The other major limitation of the perinatal studies identified in this review is that many used relatively short survival times, from 2.5 h to 5 days, and only 1 study reported improved neurobehavioral outcome. These shorter survival times provide important information about acute histological outcomes, however, brain injury can evolve for many weeks [61], and neurodevelopmental outcome can be discordant from histological outcomes [60]. In adult rodents treated with MgSO4 for cerebral injury, studies of survival times ≥7 days have rarely reported significant neuroprotection [44,45,48,62], and 9% of the adult studies surveyed in this review showed neuroprotective effects of magnesium per se after 7 days. Similarly, 43% of perinatal studies identified in the present review demonstrated no improvement in neurodevelopmental outcome after survival times of 7-11 days.

While we were not able to specifically assess publication bias, most of the studies randomized treatment and or used blinded assessors for histological and behavioral examinations. However, 2 perinatal studies (1 from each category) and 3 adult studies (2 showed improved outcomes and 1 showed no improvement) did not document randomization or blinding as part of their experimental protocol. Further, based on the major methodological differences in studies surveyed and lack of a common, specific outcome measure, we could not perform a meta-analysis of the studies surveyed. We found that all rodent studies that associated magnesium with neuroprotection did not perform adequate brain and/or body temperature monitoring, allowing for neuroprotection to be associated with confounding mild hypothermia rather than magnesium per se. Collectively, these methodological flaws indicate that further studies are required before attempting a meta-analysis of preclinical data for the neuroprotective benefit of magnesium.

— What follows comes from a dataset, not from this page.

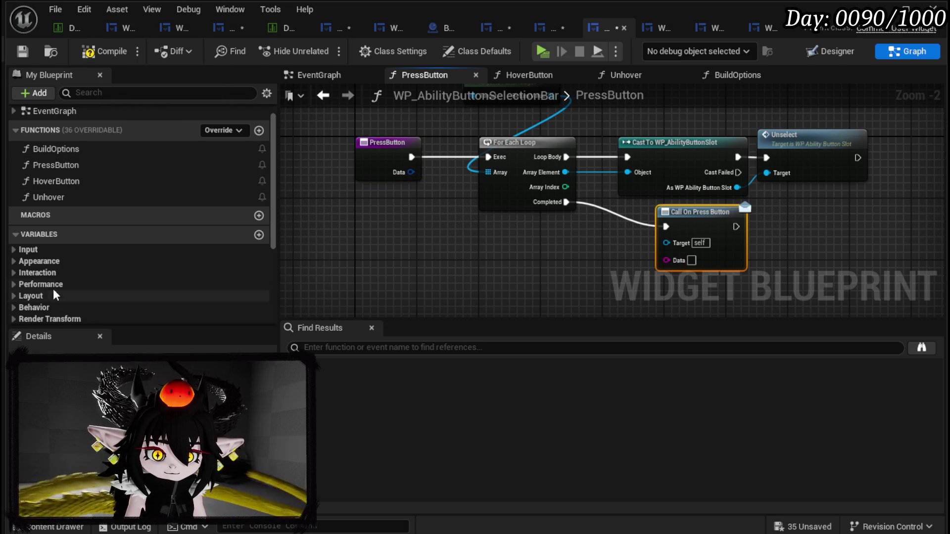
{"action": "scroll", "coordinate": [85, 150], "scroll_direction": "down", "scroll_amount": 5}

This review of preclinical studies of MgSO4 for near-term HIE highlights the highly inconsistent histopathological impact of treatment both before and after the insult. These inconsistencies are likely related to a lack of temperature control during and after HI, along with variability in the dose, timing of treatment and survival time after the insult. These findings strongly suggest that clinical trials of MgSO4 for encephalopathy at term would be premature. Finally, despite very promising results from studies of global or focal ischemia in adult rodents, we were unable to identify any studies of MgSO4 combination therapy in the developing brain. Taken collectively, these observations suggest a crucial need for further testing in translational animal models of HIE before magnesium should be considered for pragmatic trials as a potential adjunct therapy with hypothermia.

The study was supported by the Health Research Council of New Zealand and the Auckland Medical Research Foundation.

The authors have no conflicts of interest to disclose. The study sponsors had no role in (1) the study design; (2) the collection, analysis and interpretation of the data; (3) the writing of the report, and (4) the decision to submit the paper for publication. No honorarium, grant or other form of payment was given to anyone to produce the paper.